(Records from a data collection)

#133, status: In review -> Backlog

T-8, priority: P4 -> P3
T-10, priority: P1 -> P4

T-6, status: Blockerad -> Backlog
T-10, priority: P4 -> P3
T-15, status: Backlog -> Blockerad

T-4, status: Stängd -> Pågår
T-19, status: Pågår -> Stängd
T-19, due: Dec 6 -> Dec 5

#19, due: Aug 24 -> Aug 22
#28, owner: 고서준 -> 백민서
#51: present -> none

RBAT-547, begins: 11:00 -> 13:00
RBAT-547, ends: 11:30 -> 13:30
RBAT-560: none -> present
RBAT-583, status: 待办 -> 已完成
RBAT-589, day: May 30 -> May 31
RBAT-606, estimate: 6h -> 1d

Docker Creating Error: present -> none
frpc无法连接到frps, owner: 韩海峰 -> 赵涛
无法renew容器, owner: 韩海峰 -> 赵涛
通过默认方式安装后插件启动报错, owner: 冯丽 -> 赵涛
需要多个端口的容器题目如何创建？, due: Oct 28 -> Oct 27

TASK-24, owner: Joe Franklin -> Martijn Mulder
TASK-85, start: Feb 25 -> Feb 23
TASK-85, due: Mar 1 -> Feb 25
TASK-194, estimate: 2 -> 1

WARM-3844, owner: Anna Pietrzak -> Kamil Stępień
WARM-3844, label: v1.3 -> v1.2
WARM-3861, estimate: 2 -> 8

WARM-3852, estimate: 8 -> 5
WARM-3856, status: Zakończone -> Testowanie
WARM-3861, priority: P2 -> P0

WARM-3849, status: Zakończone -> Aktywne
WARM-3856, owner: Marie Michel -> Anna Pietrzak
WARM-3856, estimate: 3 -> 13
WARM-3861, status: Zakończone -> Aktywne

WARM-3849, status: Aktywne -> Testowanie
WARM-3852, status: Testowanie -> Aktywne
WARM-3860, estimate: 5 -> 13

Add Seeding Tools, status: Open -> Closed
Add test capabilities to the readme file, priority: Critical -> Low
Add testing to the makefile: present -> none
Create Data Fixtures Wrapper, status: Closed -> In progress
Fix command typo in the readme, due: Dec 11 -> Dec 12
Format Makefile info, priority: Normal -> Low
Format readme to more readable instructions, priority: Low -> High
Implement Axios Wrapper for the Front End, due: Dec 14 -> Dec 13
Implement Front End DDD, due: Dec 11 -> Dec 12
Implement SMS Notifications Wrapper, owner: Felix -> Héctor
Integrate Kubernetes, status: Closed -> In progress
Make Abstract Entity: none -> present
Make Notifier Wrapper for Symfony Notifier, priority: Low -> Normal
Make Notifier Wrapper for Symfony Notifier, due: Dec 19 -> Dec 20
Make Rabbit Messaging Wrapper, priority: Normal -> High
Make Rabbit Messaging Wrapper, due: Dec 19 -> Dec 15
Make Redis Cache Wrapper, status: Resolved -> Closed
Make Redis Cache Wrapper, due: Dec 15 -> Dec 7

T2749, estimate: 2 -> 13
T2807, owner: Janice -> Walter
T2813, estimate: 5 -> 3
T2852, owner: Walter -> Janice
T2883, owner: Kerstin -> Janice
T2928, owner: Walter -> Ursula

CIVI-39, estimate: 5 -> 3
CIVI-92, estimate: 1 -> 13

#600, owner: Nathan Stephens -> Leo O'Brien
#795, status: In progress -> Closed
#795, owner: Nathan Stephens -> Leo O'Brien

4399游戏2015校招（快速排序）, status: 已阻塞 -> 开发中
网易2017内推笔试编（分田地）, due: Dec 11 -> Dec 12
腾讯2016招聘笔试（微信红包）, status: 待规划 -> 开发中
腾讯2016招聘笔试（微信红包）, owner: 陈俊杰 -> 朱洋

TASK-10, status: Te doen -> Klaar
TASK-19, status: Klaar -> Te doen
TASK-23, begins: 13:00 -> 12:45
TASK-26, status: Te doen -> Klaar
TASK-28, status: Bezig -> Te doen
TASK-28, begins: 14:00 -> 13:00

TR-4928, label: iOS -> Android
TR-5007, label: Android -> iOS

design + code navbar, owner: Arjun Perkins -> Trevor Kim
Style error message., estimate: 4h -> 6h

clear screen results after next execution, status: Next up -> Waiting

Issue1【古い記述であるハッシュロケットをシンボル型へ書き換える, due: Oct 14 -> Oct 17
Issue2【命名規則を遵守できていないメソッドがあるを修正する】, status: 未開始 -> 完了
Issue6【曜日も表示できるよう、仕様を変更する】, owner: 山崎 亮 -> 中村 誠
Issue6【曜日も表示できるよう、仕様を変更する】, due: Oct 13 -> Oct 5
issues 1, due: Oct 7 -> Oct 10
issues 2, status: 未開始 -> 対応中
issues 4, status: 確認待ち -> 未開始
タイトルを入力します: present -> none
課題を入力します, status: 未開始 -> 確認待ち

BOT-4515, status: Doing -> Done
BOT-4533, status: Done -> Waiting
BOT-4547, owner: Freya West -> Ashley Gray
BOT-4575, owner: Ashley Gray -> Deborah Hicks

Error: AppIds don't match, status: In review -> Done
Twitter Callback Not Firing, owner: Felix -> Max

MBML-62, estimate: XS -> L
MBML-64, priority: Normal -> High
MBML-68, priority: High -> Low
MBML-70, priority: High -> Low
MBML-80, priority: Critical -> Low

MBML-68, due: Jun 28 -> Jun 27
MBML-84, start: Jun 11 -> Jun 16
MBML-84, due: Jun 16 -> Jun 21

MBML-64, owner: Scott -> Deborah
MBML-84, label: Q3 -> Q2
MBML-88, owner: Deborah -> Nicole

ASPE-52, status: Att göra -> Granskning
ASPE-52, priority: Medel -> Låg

__Task brief__.
Return all the lines shown above, precisely as they stand.

__Expected answer__.
#133, status: In review -> Backlog

T-8, priority: P4 -> P3
T-10, priority: P1 -> P4

T-6, status: Blockerad -> Backlog
T-10, priority: P4 -> P3
T-15, status: Backlog -> Blockerad

T-4, status: Stängd -> Pågår
T-19, status: Pågår -> Stängd
T-19, due: Dec 6 -> Dec 5

#19, due: Aug 24 -> Aug 22
#28, owner: 고서준 -> 백민서
#51: present -> none

RBAT-547, begins: 11:00 -> 13:00
RBAT-547, ends: 11:30 -> 13:30
RBAT-560: none -> present
RBAT-583, status: 待办 -> 已完成
RBAT-589, day: May 30 -> May 31
RBAT-606, estimate: 6h -> 1d

Docker Creating Error: present -> none
frpc无法连接到frps, owner: 韩海峰 -> 赵涛
无法renew容器, owner: 韩海峰 -> 赵涛
通过默认方式安装后插件启动报错, owner: 冯丽 -> 赵涛
需要多个端口的容器题目如何创建？, due: Oct 28 -> Oct 27

TASK-24, owner: Joe Franklin -> Martijn Mulder
TASK-85, start: Feb 25 -> Feb 23
TASK-85, due: Mar 1 -> Feb 25
TASK-194, estimate: 2 -> 1

WARM-3844, owner: Anna Pietrzak -> Kamil Stępień
WARM-3844, label: v1.3 -> v1.2
WARM-3861, estimate: 2 -> 8

WARM-3852, estimate: 8 -> 5
WARM-3856, status: Zakończone -> Testowanie
WARM-3861, priority: P2 -> P0

WARM-3849, status: Zakończone -> Aktywne
WARM-3856, owner: Marie Michel -> Anna Pietrzak
WARM-3856, estimate: 3 -> 13
WARM-3861, status: Zakończone -> Aktywne

WARM-3849, status: Aktywne -> Testowanie
WARM-3852, status: Testowanie -> Aktywne
WARM-3860, estimate: 5 -> 13

Add Seeding Tools, status: Open -> Closed
Add test capabilities to the readme file, priority: Critical -> Low
Add testing to the makefile: present -> none
Create Data Fixtures Wrapper, status: Closed -> In progress
Fix command typo in the readme, due: Dec 11 -> Dec 12
Format Makefile info, priority: Normal -> Low
Format readme to more readable instructions, priority: Low -> High
Implement Axios Wrapper for the Front End, due: Dec 14 -> Dec 13
Implement Front End DDD, due: Dec 11 -> Dec 12
Implement SMS Notifications Wrapper, owner: Felix -> Héctor
Integrate Kubernetes, status: Closed -> In progress
Make Abstract Entity: none -> present
Make Notifier Wrapper for Symfony Notifier, priority: Low -> Normal
Make Notifier Wrapper for Symfony Notifier, due: Dec 19 -> Dec 20
Make Rabbit Messaging Wrapper, priority: Normal -> High
Make Rabbit Messaging Wrapper, due: Dec 19 -> Dec 15
Make Redis Cache Wrapper, status: Resolved -> Closed
Make Redis Cache Wrapper, due: Dec 15 -> Dec 7

T2749, estimate: 2 -> 13
T2807, owner: Janice -> Walter
T2813, estimate: 5 -> 3
T2852, owner: Walter -> Janice
T2883, owner: Kerstin -> Janice
T2928, owner: Walter -> Ursula

CIVI-39, estimate: 5 -> 3
CIVI-92, estimate: 1 -> 13

#600, owner: Nathan Stephens -> Leo O'Brien
#795, status: In progress -> Closed
#795, owner: Nathan Stephens -> Leo O'Brien

4399游戏2015校招（快速排序）, status: 已阻塞 -> 开发中
网易2017内推笔试编（分田地）, due: Dec 11 -> Dec 12
腾讯2016招聘笔试（微信红包）, status: 待规划 -> 开发中
腾讯2016招聘笔试（微信红包）, owner: 陈俊杰 -> 朱洋

TASK-10, status: Te doen -> Klaar
TASK-19, status: Klaar -> Te doen
TASK-23, begins: 13:00 -> 12:45
TASK-26, status: Te doen -> Klaar
TASK-28, status: Bezig -> Te doen
TASK-28, begins: 14:00 -> 13:00

TR-4928, label: iOS -> Android
TR-5007, label: Android -> iOS

design + code navbar, owner: Arjun Perkins -> Trevor Kim
Style error message., estimate: 4h -> 6h

clear screen results after next execution, status: Next up -> Waiting

Issue1【古い記述であるハッシュロケットをシンボル型へ書き換える, due: Oct 14 -> Oct 17
Issue2【命名規則を遵守できていないメソッドがあるを修正する】, status: 未開始 -> 完了
Issue6【曜日も表示できるよう、仕様を変更する】, owner: 山崎 亮 -> 中村 誠
Issue6【曜日も表示できるよう、仕様を変更する】, due: Oct 13 -> Oct 5
issues 1, due: Oct 7 -> Oct 10
issues 2, status: 未開始 -> 対応中
issues 4, status: 確認待ち -> 未開始
タイトルを入力します: present -> none
課題を入力します, status: 未開始 -> 確認待ち

BOT-4515, status: Doing -> Done
BOT-4533, status: Done -> Waiting
BOT-4547, owner: Freya West -> Ashley Gray
BOT-4575, owner: Ashley Gray -> Deborah Hicks

Error: AppIds don't match, status: In review -> Done
Twitter Callback Not Firing, owner: Felix -> Max

MBML-62, estimate: XS -> L
MBML-64, priority: Normal -> High
MBML-68, priority: High -> Low
MBML-70, priority: High -> Low
MBML-80, priority: Critical -> Low

MBML-68, due: Jun 28 -> Jun 27
MBML-84, start: Jun 11 -> Jun 16
MBML-84, due: Jun 16 -> Jun 21

MBML-64, owner: Scott -> Deborah
MBML-84, label: Q3 -> Q2
MBML-88, owner: Deborah -> Nicole

ASPE-52, status: Att göra -> Granskning
ASPE-52, priority: Medel -> Låg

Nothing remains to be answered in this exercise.